*** Opening Information shown ***

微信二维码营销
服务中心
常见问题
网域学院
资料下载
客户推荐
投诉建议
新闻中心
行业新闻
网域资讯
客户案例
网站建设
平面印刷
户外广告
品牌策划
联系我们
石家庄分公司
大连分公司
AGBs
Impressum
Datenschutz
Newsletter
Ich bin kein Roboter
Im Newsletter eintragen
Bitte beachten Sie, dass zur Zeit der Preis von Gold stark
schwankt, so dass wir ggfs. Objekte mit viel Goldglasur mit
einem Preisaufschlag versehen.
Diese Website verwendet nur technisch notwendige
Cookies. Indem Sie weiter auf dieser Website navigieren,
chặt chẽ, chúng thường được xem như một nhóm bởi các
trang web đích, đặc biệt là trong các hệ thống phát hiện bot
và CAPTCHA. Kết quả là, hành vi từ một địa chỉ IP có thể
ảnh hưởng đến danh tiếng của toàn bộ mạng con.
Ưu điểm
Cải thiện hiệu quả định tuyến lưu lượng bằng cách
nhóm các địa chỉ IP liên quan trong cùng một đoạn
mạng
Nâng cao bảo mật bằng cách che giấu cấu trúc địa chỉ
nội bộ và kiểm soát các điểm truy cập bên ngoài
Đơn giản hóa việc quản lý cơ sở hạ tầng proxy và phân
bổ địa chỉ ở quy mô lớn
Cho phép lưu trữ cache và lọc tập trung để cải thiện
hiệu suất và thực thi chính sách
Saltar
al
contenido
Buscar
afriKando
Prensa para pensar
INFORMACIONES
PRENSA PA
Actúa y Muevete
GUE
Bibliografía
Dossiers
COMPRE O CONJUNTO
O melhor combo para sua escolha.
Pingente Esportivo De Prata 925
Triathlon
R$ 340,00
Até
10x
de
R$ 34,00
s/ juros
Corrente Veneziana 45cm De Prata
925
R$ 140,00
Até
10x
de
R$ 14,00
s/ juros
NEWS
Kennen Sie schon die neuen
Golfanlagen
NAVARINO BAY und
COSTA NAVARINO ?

*** Closing Information shown ***

**Activity**
Rewrite all of the data above, replacing "Newsletter" with "Rundbrief" wherever it appears and leaving everything else unchanged.

**Output for this task**
微信二维码营销
服务中心
常见问题
网域学院
资料下载
客户推荐
投诉建议
新闻中心
行业新闻
网域资讯
客户案例
网站建设
平面印刷
户外广告
品牌策划
联系我们
石家庄分公司
大连分公司
AGBs
Impressum
Datenschutz
Rundbrief
Ich bin kein Roboter
Im Rundbrief eintragen
Bitte beachten Sie, dass zur Zeit der Preis von Gold stark
schwankt, so dass wir ggfs. Objekte mit viel Goldglasur mit
einem Preisaufschlag versehen.
Diese Website verwendet nur technisch notwendige
Cookies. Indem Sie weiter auf dieser Website navigieren,
chặt chẽ, chúng thường được xem như một nhóm bởi các
trang web đích, đặc biệt là trong các hệ thống phát hiện bot
và CAPTCHA. Kết quả là, hành vi từ một địa chỉ IP có thể
ảnh hưởng đến danh tiếng của toàn bộ mạng con.
Ưu điểm
Cải thiện hiệu quả định tuyến lưu lượng bằng cách
nhóm các địa chỉ IP liên quan trong cùng một đoạn
mạng
Nâng cao bảo mật bằng cách che giấu cấu trúc địa chỉ
nội bộ và kiểm soát các điểm truy cập bên ngoài
Đơn giản hóa việc quản lý cơ sở hạ tầng proxy và phân
bổ địa chỉ ở quy mô lớn
Cho phép lưu trữ cache và lọc tập trung để cải thiện
hiệu suất và thực thi chính sách
Saltar
al
contenido
Buscar
afriKando
Prensa para pensar
INFORMACIONES
PRENSA PA
Actúa y Muevete
GUE
Bibliografía
Dossiers
COMPRE O CONJUNTO
O melhor combo para sua escolha.
Pingente Esportivo De Prata 925
Triathlon
R$ 340,00
Até
10x
de
R$ 34,00
s/ juros
Corrente Veneziana 45cm De Prata
925
R$ 140,00
Até
10x
de
R$ 14,00
s/ juros
NEWS
Kennen Sie schon die neuen
Golfanlagen
NAVARINO BAY und
COSTA NAVARINO ?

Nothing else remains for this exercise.